Effect of bottom undulation for mitigating wave-induced forces on a floating bridge

Abstract A model for oblique wave interaction with a floating bridge in the presence of a submerged breakwater and a trench is developed. The breakwaters and trenches are considered to be of trapezoidal and circular types. The performance of these undulations in bottom bed are analyzed in detail for reflecting waves and reducing resulting forces on bridge. The analysis is performed by utilizing solutions derived with the aid of modified mild-slope equation in the undulated bottom region and of eigenfunction expansion in uniform bottom region. Significant changes are found in wave reflection and forces due to consideration of these undulations in bottom bed as compared to those in the case of uniform bottom everywhere in fluid region. The present study shows certain range of wave incident angles at which the breakwaters and trenches perform effectively in reflecting waves and thereby reducing forces. A complementary connection is justified between reflection of waves and consequent forces on bridge. Moreover, critical wavenumbers and angles where zero reflection occurs are found in shallow and intermediate water depth. The critical values are found to lead an increase in forces and for these values appropriate gap lengths between bridge and breakwater or trench, width of breakwater and trench are explored.

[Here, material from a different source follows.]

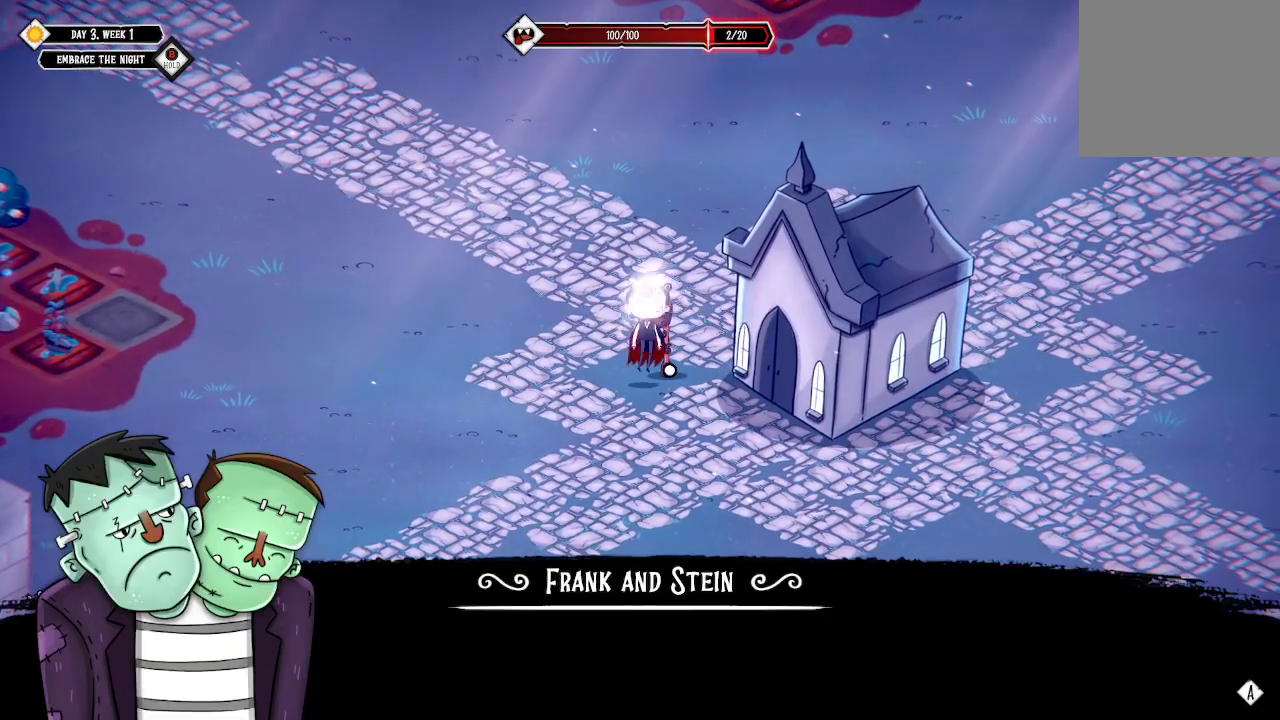
{"buttons": [], "left_stick": "center", "right_stick": "center", "events": [[400, "A", "up"]]}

Phase shift in reflection and forces is observed due to the inversion of undulated profiles. Within a periodic value of the distance between the breakwater/trench and the floating bridge, optima in wave reflection occurs. In addition, the maxima in wave reflection is associated with the minima in wave forces acting on the floating bridge. The findings from the present model are likely to be useful in understanding the role of breakwaters and trenches in engineering applications.